# Task requirements:
Identify all lines below that hold "mean" and collect them.

[[ Excerpted data open ]]

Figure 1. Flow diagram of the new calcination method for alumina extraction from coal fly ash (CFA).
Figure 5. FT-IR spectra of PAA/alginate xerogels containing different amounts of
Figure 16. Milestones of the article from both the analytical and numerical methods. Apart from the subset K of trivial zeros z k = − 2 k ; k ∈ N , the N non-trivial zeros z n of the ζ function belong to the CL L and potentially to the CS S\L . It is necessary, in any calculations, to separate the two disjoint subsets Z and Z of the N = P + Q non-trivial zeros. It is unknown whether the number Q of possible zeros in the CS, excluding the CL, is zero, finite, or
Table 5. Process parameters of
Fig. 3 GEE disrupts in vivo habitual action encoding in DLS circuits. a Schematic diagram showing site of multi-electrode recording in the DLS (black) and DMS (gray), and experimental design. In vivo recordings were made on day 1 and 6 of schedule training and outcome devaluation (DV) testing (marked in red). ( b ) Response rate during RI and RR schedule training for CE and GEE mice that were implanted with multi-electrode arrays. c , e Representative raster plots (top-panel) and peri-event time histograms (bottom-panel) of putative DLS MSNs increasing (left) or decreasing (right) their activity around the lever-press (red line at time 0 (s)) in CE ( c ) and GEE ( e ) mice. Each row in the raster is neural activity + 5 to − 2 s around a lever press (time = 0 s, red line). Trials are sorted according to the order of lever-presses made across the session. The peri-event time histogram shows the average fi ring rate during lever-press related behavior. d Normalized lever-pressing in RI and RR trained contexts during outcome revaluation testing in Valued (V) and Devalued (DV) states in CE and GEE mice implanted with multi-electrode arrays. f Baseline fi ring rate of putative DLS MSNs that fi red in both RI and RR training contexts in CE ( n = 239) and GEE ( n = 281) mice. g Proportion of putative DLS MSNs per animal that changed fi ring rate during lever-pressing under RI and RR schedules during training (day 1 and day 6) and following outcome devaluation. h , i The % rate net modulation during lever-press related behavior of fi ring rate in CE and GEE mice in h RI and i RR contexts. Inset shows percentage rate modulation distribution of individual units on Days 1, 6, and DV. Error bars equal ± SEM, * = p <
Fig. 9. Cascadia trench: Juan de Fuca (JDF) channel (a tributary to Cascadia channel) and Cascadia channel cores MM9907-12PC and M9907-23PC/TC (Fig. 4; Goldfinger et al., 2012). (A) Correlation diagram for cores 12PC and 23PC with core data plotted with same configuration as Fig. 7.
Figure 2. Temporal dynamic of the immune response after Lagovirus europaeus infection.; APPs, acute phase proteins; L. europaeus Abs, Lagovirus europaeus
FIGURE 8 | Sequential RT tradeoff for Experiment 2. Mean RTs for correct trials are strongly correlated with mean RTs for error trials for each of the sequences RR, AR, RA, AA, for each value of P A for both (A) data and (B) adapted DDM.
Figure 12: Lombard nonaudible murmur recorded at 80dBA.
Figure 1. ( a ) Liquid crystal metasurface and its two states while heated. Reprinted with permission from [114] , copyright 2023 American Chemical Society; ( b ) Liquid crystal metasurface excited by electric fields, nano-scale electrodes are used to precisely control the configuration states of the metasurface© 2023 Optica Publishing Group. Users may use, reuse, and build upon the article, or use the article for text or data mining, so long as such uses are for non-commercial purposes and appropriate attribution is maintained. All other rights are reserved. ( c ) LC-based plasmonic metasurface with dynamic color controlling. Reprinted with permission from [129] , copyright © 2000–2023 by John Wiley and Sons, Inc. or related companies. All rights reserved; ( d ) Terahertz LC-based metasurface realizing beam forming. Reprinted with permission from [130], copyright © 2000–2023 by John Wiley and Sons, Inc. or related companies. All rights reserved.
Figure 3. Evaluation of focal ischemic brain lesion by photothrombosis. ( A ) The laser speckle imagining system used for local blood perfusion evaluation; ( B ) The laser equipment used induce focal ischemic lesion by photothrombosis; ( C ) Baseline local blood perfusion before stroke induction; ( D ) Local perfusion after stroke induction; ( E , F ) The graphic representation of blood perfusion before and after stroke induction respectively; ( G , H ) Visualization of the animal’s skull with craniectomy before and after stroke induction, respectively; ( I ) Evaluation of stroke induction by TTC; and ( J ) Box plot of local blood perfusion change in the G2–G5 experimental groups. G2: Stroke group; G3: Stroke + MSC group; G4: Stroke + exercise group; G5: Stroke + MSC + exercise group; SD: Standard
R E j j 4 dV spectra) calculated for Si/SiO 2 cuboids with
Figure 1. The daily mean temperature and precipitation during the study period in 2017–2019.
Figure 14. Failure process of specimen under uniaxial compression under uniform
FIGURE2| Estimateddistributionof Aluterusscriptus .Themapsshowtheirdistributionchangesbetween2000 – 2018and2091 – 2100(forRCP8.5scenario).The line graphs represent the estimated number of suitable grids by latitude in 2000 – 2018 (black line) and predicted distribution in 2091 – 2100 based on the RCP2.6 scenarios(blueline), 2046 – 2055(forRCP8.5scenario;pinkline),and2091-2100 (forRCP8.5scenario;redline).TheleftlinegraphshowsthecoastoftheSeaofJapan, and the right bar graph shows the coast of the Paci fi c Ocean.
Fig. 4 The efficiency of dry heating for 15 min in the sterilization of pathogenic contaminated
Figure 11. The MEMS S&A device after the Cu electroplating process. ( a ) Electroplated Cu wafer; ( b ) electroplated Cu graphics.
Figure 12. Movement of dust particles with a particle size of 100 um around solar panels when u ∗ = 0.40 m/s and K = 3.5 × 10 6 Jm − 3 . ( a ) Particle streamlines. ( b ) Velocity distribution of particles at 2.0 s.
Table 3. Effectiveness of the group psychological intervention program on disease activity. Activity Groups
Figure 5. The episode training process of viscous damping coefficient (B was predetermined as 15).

[[ Excerpted data closed ]]

# Result of this task:
FIGURE 8 | Sequential RT tradeoff for Experiment 2. Mean RTs for correct trials are strongly correlated with mean RTs for error trials for each of the sequences RR, AR, RA, AA, for each value of P A for both (A) data and (B) adapted DDM.
Figure 1. The daily mean temperature and precipitation during the study period in 2017–2019.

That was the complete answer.